Le ratio bénéfice/risque devrait logiquement clore tout débat, toute polémique. Jamais la recherche scientifique n’avait mis autant de moyens, d’énergie, de motivation, de technologie, de puissance de calcul pour élaborer un vaccin. Jamais autant de personnes à travers le monde n’avaient participé au protocole de test. Des cobayes volontaires, diront certains, mais cela devrait au moins rassurer ceux qui disent aujourd’hui ne pas vouloir être cobayes lors de la disponibilité du vaccin pour le grand public.

Certes, ce sera le jackpot pour les laboratoires, et pas seulement pour le premier arrivé, l’américain Pfizer et son associé allemand BioNTech, dont le vaccin doit être conservé à -72°, ce qui pose des problèmes logistiques auxquels les concurrents comme Sanofi ou Pasteur ne seront peut-être par confrontés.

Le seul fait que de nombreux laboratoires (il y a aussi les Russes et nous ne serions pas étonnés que les Chinois ne dégainent rapidement le leur) disposeront bientôt de leur propre vaccin devrait aussi contribuer à détruire les mythes complotistes : non, ce n’est pas Pasteur qui a inventé le Covid, comme on peut le lire sur les réseaux sociaux. Et si on ne lisait que cela : selon certains, il ne faut surtout pas se faire vacciner, car le vaccin contiendrait une micro puce permettant à l’État de nous contrôler à distance. Rien que ça ! Et pourtant, tant d’incrédules et d’ignorants ne demandent qu’à le croire.

Le complotisme, auquel Marine Le Pen apporte un soutien assez malin et sournois pour qu’elle puisse le nier (mais complotisme et extrême droite ont toujours fait bon ménage), est une maladie encore plus mortelle que le Covid-19. Mais lorsqu’elle affirme que chacun doit se déterminer en son for intérieur, la cheffe du RN nuit à la France et aux Français.
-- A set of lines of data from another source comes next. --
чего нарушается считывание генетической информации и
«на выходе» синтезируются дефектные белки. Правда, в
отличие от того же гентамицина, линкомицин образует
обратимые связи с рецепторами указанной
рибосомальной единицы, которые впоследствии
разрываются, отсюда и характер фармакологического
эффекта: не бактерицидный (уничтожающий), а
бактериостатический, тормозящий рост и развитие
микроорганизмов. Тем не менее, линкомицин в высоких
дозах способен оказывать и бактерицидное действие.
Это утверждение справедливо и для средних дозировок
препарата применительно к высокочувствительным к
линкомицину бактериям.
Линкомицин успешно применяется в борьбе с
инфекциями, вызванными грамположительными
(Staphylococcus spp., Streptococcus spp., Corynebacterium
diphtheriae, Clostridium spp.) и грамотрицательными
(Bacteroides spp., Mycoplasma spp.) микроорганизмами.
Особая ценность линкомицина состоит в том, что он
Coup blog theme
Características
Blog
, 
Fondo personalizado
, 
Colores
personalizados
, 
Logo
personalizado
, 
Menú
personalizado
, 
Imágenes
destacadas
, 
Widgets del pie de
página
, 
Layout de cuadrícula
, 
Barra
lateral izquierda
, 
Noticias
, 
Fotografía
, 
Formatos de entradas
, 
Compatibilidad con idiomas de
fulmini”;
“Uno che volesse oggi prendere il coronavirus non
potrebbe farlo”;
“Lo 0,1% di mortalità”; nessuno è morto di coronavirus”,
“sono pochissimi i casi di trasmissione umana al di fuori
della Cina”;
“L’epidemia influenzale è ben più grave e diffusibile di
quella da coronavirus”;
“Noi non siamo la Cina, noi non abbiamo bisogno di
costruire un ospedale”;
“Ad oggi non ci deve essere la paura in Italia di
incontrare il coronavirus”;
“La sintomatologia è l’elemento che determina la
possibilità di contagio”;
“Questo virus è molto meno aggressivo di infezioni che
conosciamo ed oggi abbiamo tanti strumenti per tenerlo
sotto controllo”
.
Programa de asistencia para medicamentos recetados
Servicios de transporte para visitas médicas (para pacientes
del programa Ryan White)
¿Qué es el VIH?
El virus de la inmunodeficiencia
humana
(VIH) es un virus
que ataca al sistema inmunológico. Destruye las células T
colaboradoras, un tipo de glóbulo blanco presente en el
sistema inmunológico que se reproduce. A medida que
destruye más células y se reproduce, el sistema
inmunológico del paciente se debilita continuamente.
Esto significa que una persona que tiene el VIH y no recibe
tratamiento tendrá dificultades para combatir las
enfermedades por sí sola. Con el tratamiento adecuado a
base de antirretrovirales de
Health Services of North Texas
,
Une pareille irresponsabilité en matière de santé publique est une faute politique majeure. Surfer sur les résistances envers le vaccin pour servir son dessein politique relève du populisme au sens le plus péjoratif du terme.

À l’inverse, les plus optimistes et déterminés à se faire vacciner ne devraient pas penser que nous en avons fini avec le Covid-19. D’abord, le vaccin ne sera pas disponible à grande échelle avant plusieurs mois. Ensuite, cette épidémie, qui ne sera sans doute pas la dernière, a mis en lumière des dysfonctionnements structurels et organisationnels bien au-delà de l’actuelle crise sanitaire. Au premier chef, il est aujourd’hui évident, sauf encore pour les pouvoirs publics sous l’emprise des mandarins de la médecine hospitalière, que l’indispensable priorité à la prévention qui devait être le cœur de la politique sanitaire du quinquennat (dixit Emmanuel Macron durant la campagne de 2017), ne pourra prospérer sans une réhabilitation des médecins de ville, des infirmiers et des pharmaciens, snobés et méprisés durant cette crise, au détriment de tous. Nous aurons très prochainement l’occasion d’y revenir.